◆ **AIM OF THE EXERCISE**:
Reproduce the agreement excerpt from "Words and phrases to which meanings are given under" to "operation as an Act.", substituting "original Agreement" for "principal Agreement".

◆ **SELECTED TEXT**:
NOW THIS AGREEMENT WITNESSETH:
1. In this Agreement, subject to the context:
“Alcoa” means Alcoa of Australia (W.A.) Limited.
“Pinjarra refinery site” shall have the same meaning in this Agreement as is given to it under Clause 1 of the Agreement defined in Section 2 of the *Alumina Refinery (Pinjarra) Agreement Act 1969*.
Words and phrases to which meanings are given under Clause 1 of the principal Agreement (other than words and phrases to which meanings are given in this Agreement) shall have the same respective meanings in this Agreement as are given to them in Clause 1 of the principal Agreement.
2. (1) The provisions of this Agreement other than Clause 3 shall not come into operation until the Bill referred to in that Clause has been passed by the Parliament of Western Australia and comes into operation as an Act.
(2) If the said Bill is not passed this Agreement will then cease and determine and neither of the parties hereto will have any claim against the other of them with respect to any matter or thing arising out of, done, performed, or omitted to be done or performed under this Agreement.

◆ **INFORMATION SUPPLIED**:
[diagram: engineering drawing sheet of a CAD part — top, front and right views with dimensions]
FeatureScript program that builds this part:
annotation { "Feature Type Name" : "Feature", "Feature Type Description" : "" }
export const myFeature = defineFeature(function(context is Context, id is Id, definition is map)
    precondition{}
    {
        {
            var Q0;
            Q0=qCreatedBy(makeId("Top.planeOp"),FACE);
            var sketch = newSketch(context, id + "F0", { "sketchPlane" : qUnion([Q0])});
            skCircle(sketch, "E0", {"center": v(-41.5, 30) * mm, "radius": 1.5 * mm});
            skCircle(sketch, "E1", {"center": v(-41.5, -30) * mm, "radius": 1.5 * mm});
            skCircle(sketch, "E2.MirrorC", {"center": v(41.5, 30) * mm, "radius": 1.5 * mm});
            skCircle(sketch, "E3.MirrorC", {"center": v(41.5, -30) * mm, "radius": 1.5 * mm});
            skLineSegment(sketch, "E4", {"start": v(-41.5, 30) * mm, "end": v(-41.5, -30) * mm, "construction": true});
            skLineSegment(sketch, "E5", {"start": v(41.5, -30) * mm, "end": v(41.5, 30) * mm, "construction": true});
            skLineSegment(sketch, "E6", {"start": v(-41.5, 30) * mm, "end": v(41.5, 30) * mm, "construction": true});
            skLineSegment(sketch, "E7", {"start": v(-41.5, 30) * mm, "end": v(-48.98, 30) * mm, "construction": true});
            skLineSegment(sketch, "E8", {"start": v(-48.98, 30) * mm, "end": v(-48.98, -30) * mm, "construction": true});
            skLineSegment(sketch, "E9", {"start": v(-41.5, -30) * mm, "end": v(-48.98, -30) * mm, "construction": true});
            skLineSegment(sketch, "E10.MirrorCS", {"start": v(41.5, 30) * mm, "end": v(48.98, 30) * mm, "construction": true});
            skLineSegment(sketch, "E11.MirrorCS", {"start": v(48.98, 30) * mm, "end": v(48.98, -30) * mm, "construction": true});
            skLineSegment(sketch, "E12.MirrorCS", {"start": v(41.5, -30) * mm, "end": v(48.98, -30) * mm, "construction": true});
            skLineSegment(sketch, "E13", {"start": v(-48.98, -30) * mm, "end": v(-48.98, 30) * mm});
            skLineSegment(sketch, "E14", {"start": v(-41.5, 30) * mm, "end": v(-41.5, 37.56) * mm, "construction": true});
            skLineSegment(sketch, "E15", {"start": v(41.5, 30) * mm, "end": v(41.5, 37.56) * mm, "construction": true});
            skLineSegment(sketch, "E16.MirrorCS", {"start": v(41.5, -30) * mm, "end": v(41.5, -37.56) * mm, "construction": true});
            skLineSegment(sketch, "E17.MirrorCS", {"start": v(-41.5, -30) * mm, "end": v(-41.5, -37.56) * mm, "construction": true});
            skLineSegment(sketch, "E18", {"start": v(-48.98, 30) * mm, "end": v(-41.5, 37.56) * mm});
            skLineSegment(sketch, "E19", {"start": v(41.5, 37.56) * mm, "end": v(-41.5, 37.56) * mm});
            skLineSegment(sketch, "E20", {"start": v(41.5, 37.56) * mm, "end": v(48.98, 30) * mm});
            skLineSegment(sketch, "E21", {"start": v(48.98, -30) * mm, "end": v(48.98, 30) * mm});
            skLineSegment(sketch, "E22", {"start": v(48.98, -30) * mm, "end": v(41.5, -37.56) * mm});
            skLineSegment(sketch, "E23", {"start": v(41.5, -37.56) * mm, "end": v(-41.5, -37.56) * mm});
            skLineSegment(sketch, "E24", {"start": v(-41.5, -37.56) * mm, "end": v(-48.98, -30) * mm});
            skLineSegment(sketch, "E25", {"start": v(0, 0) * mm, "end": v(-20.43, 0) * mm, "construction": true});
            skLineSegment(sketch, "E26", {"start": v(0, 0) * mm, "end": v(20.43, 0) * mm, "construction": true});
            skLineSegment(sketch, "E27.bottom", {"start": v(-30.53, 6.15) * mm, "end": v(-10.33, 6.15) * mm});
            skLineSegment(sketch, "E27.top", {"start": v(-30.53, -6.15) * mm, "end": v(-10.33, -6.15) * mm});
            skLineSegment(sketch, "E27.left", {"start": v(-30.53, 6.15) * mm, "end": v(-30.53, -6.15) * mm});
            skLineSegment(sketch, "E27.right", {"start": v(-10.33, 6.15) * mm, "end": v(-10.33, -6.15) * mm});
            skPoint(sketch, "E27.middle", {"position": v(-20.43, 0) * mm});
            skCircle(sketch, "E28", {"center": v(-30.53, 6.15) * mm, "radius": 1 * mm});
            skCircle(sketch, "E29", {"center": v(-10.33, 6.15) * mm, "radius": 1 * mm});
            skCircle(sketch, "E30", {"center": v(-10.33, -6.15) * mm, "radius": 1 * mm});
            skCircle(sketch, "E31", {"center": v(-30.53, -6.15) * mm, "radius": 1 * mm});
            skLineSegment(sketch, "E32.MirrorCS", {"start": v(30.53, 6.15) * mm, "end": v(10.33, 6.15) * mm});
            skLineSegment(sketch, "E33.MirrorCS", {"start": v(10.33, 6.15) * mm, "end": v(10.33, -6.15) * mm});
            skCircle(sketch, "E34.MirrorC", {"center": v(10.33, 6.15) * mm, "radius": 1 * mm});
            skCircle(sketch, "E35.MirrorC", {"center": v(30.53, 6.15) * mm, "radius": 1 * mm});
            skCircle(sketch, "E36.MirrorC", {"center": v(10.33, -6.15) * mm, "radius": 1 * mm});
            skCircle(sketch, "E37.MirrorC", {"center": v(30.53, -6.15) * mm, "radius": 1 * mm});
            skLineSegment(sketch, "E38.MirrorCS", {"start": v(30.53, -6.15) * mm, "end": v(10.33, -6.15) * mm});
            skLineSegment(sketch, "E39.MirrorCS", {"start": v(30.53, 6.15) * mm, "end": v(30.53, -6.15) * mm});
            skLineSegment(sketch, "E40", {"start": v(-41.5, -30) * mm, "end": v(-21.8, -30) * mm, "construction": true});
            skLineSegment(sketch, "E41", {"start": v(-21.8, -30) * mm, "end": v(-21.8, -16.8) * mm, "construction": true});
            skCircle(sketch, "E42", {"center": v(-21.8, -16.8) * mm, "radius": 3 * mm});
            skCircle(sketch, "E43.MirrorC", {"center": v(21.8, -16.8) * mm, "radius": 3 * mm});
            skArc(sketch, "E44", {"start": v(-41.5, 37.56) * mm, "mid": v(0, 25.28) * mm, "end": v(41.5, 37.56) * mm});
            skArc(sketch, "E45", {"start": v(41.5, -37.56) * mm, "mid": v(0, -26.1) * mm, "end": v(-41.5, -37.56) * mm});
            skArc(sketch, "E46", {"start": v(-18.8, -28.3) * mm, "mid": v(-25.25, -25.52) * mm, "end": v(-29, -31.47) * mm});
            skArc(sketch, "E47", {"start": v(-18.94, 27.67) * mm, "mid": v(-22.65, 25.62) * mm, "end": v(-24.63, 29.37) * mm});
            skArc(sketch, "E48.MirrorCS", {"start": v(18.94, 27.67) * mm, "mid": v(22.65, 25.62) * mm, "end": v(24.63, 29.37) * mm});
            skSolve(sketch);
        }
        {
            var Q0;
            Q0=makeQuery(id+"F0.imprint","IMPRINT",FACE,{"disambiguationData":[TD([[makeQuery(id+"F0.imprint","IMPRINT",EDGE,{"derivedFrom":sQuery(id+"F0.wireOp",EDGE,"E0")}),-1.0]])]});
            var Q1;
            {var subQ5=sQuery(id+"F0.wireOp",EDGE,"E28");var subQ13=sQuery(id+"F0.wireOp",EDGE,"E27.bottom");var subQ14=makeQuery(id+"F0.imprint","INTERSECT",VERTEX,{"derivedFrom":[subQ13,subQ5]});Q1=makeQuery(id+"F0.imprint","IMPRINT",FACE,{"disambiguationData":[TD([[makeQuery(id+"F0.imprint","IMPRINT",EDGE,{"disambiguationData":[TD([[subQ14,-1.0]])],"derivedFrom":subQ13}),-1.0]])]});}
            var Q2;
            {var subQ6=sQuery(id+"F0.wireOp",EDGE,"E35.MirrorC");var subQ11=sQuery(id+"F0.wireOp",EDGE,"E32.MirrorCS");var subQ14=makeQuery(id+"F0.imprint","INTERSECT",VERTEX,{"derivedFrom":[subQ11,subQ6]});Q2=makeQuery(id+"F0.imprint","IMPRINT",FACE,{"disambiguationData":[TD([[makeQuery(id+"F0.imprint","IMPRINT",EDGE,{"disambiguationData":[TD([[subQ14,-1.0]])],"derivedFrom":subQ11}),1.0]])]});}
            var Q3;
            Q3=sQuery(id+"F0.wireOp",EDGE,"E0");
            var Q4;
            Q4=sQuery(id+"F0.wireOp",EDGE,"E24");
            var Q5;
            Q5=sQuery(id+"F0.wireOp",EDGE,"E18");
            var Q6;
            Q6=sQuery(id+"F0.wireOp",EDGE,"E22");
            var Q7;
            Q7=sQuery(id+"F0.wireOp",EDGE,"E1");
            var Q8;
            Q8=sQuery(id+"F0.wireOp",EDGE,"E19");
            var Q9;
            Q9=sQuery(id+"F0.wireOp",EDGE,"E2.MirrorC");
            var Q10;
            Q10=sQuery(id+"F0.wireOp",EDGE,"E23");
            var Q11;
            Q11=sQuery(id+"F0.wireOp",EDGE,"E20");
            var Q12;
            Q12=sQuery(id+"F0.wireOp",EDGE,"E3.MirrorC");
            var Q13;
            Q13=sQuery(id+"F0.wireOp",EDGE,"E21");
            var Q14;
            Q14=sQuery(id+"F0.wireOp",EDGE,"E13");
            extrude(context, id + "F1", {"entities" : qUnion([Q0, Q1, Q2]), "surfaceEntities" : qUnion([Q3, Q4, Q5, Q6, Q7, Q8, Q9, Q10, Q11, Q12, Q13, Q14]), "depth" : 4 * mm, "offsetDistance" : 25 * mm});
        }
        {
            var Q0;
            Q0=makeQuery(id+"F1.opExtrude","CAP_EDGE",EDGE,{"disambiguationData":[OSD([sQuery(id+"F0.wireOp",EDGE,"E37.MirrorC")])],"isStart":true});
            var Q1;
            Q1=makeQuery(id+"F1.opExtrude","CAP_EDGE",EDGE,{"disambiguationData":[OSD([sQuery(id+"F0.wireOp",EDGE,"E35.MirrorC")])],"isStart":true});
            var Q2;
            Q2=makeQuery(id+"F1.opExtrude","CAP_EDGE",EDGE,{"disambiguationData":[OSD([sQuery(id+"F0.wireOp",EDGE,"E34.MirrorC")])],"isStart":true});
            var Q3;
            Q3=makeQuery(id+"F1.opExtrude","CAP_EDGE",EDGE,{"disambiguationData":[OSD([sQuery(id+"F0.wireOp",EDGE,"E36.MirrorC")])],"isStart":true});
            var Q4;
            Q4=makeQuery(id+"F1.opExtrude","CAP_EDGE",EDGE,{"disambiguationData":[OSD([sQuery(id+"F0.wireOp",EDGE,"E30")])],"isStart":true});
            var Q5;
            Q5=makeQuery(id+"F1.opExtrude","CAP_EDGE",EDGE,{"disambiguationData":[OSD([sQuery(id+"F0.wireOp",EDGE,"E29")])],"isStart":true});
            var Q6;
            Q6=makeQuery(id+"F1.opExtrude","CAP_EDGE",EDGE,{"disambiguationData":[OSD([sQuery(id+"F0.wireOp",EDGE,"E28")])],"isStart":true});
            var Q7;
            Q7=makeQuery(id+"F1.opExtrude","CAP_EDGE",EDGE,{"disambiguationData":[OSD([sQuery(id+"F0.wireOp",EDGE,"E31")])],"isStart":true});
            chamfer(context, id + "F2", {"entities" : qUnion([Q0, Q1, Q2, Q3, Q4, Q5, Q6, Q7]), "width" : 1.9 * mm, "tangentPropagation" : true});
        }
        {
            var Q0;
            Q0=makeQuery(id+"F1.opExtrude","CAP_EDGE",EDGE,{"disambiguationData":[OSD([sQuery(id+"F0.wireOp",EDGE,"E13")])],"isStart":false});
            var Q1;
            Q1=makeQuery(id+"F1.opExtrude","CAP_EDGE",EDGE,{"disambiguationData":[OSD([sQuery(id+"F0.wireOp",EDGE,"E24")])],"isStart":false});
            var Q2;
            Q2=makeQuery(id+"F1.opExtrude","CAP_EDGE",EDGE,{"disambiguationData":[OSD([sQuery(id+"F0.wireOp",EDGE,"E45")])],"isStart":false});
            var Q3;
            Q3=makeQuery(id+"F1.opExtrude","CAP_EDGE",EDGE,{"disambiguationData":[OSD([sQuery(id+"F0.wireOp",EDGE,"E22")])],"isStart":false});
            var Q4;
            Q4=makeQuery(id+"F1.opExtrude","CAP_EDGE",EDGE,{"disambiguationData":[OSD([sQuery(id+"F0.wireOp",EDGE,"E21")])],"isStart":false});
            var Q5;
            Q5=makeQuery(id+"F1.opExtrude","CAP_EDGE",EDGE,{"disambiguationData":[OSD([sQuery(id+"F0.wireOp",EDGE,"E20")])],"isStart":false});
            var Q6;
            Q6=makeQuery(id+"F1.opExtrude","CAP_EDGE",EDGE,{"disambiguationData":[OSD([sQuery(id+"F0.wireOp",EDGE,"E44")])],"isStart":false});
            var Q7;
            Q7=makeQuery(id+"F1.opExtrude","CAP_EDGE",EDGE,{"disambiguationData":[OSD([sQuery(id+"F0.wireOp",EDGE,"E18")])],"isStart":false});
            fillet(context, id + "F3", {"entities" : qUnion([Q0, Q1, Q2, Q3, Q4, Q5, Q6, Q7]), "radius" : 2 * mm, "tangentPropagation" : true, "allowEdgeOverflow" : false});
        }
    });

◆ **THE RESPONSE**:
Words and phrases to which meanings are given under Clause 1 of the original Agreement (other than words and phrases to which meanings are given in this Agreement) shall have the same respective meanings in this Agreement as are given to them in Clause 1 of the original Agreement.
2. (1) The provisions of this Agreement other than Clause 3 shall not come into operation until the Bill referred to in that Clause has been passed by the Parliament of Western Australia and comes into operation as an Act.